- [SUPPLIED DATA]
┌──

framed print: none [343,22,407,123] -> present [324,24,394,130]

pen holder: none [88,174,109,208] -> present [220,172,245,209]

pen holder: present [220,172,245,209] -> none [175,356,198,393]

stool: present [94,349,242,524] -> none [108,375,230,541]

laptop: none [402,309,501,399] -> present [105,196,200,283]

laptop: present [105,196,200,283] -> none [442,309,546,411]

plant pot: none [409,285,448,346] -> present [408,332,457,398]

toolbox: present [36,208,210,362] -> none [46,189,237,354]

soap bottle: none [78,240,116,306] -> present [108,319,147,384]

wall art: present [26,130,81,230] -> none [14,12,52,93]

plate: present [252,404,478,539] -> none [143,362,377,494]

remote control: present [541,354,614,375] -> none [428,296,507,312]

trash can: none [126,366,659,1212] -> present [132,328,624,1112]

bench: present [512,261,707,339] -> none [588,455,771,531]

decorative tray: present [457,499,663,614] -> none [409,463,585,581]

└──

- [WHAT THIS TASK INVOLVES]
The result consists of the line with "plate: present [252,404,478,539]" through the last line of the entries above, repeated exactly and with nothing else.

- [RESULT FOR THIS EXERCISE]
plate: present [252,404,478,539] -> none [143,362,377,494]

remote control: present [541,354,614,375] -> none [428,296,507,312]

trash can: none [126,366,659,1212] -> present [132,328,624,1112]

bench: present [512,261,707,339] -> none [588,455,771,531]

decorative tray: present [457,499,663,614] -> none [409,463,585,581]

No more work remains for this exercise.